On the other hand, if the address is an HBA address, presumably nobody
else would be able to use it (certainly not as a ULID, only possibly
as an RFC 3041 semi-collision), so there is no harm in keeping it
around as a ULID.
IMO this is a feature: if I unplug my ethernet from my powerbook
and turn on my wifi, I get the same address on a different interface
and my sessions are still alive. Under windows, things like this
kill your sessions immediately.
in this case i guess that this address should be:
- kept as a ULID during all the time
- should be removed from the locator set during the period which the
address was not available (i.e. during the time it took to remove it
from the ethernet and it is back in the wifi)
Maybe we should keep using the ULID as long as there is shim state
that refers to it, but it's removed when the shim state that uses the
ULID is removed.
agree
The way I see it there is an ordered list of address pairs. The more
probes fail to make it to the other side the lower the address pair
ends up on the list, I imagine. :-)
but what happens when you only have 2 address paris for instance? you
may end up trying with the same two address pairs forever... I mean,
i guess we need a mechanism to give up trying, right?
Hm, maybe, maybe not... How does this work for current IP?
I guess that while the shim is still trying to move the session to a
different address pair, we should block ICMP errors and such so the
application won't give up, but when the shim can't find a working
address pair, we should pass on the ICMP errors to the upper layer. At
the same time, I'm not sure if we should ever really give up as long
as upper layers keep sending traffic: connectivity can come back at
any time.
well, the shim could perhaps generate an internal ICMP error for
informing ULPs that no path is available
We need to think about the situation where a fast primary link fails
and we switch to a slow backup, though. Presumably, we'll want to
switch back to the fast primary address pair when possible.

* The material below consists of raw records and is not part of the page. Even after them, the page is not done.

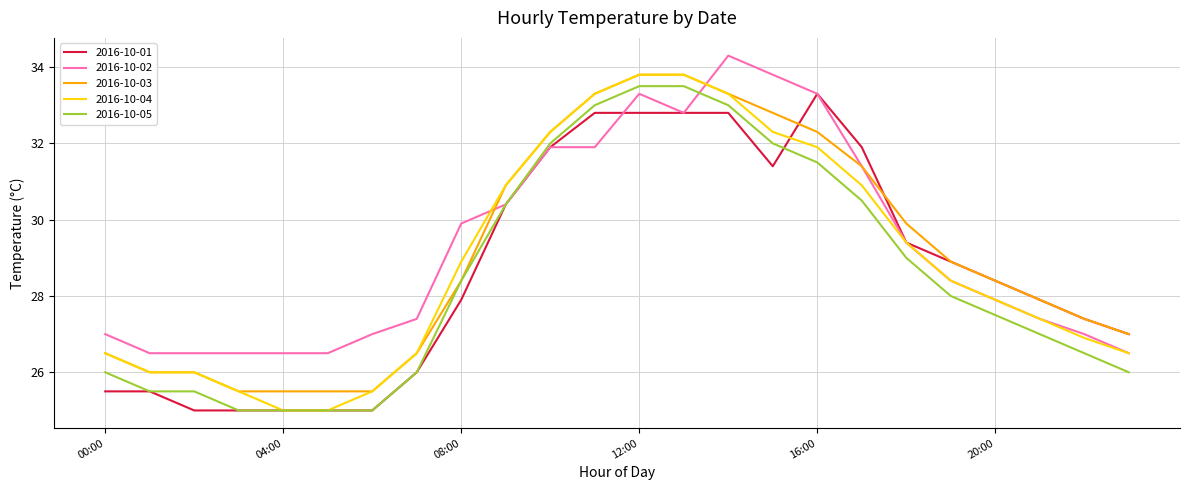

List the series in order of their overall mean, highest first.

2016-10-02, 2016-10-03, 2016-10-04, 2016-10-01, 2016-10-05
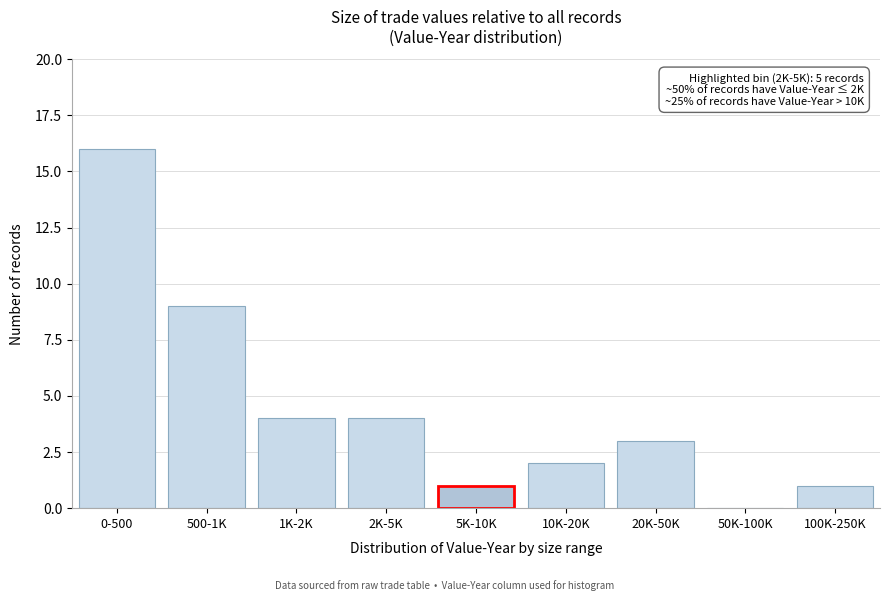

Reading right to left, extract all data points from this chart.

100K-250K=1	50K-100K=0	20K-50K=3	10K-20K=2	5K-10K=1	2K-5K=4	1K-2K=4	500-1K=9	0-500=16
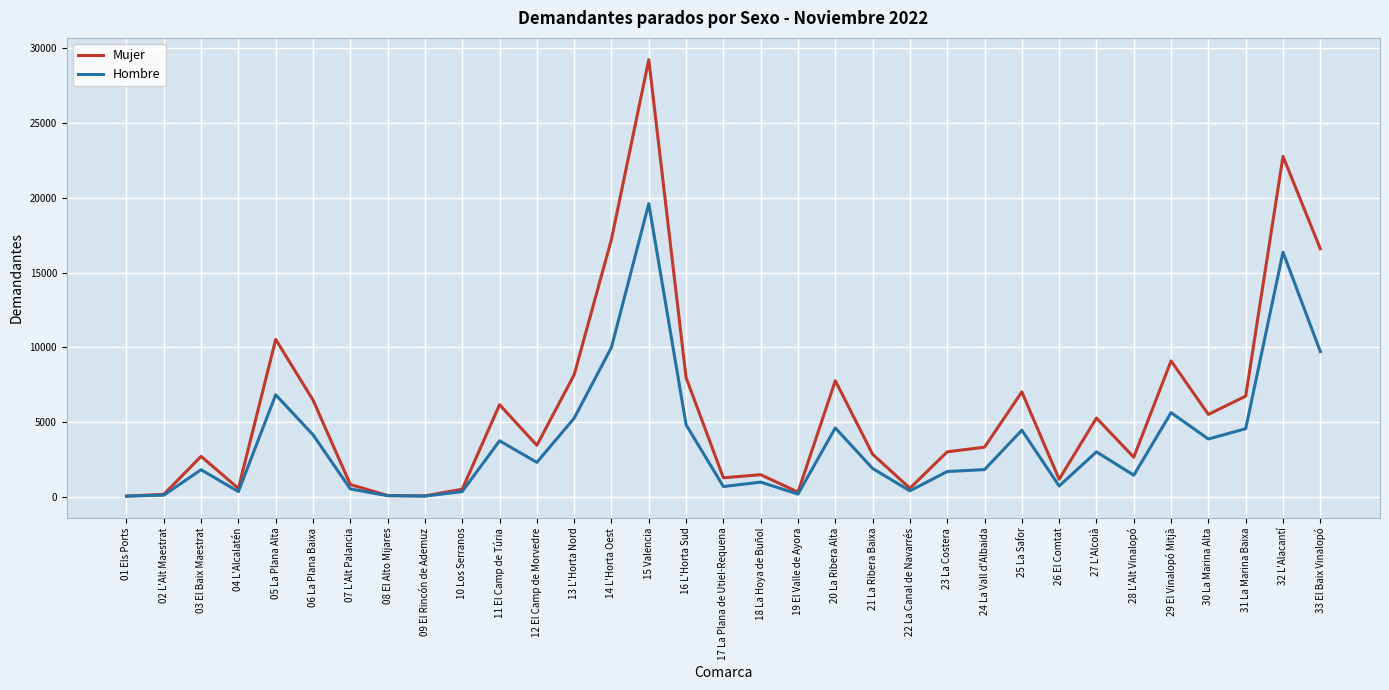

The Hombre series shows 48 at 01 Els Ports. True or false?

True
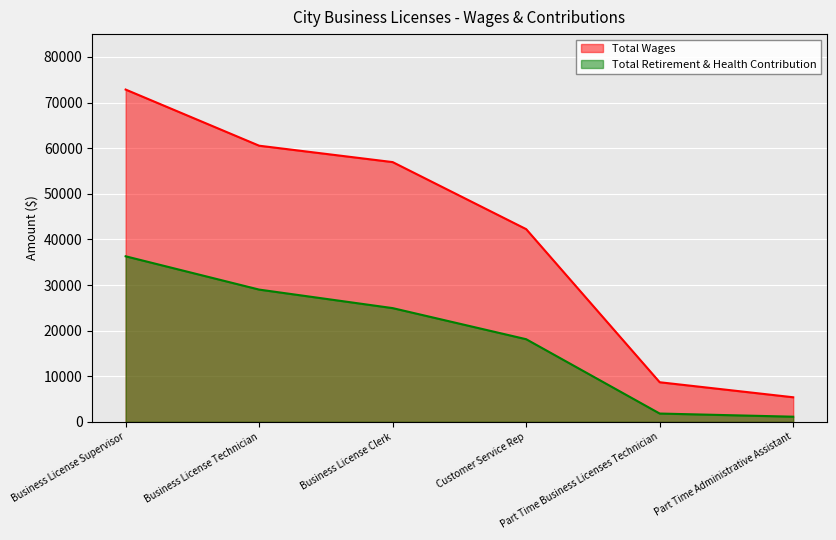

What is the label of the 1st point from the left?

Business License Supervisor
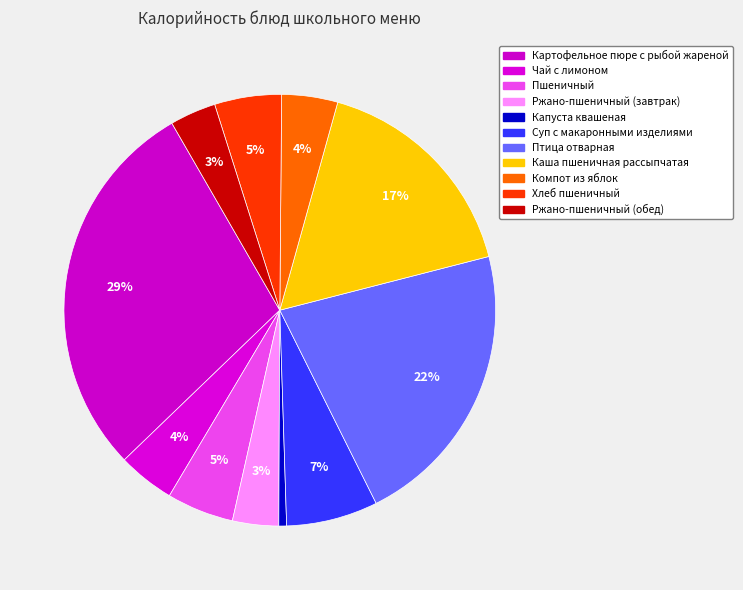

To the nearest percent, what is the average slice percentage?

9%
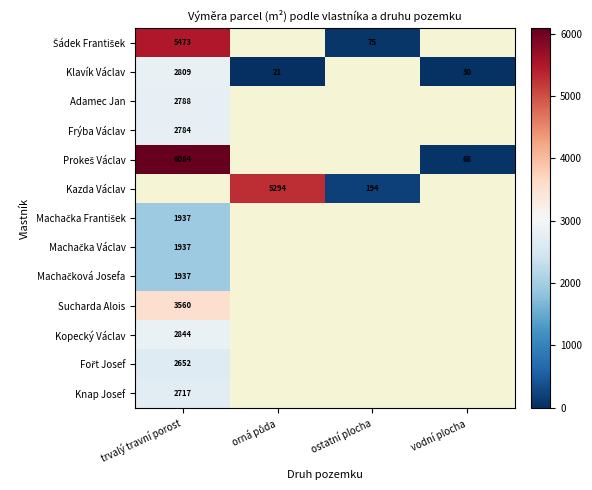

At which label is Machačková Josefa closest to 1937?

trvalý travní porost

Right, the same arguments may apply for other reasons like cost of
the link, security/privacy features of the path... But the question
is how does the shim is aware of such information? i guess that these
are policy issues and we could include some means to express this
type of considerations in the shim
Right. For destination addresses and to some degree, source addresses,
this can work through the RFC 3484 policy table, but it gets more
difficult when we have to select an output interface or ISP/site exit,
possibly though the source address in the packet.
BEsides, in order to return to the original path, the shim needs to the
probing it all the time, so that it can detect when the original path
is back up. I mean, this wouldn't normally occur for other paths, since
the shim won't be probing alternative paths while the current path is
working, so if we want this feature, the default behaviour needs to be
modified i guess.
regards, marcelo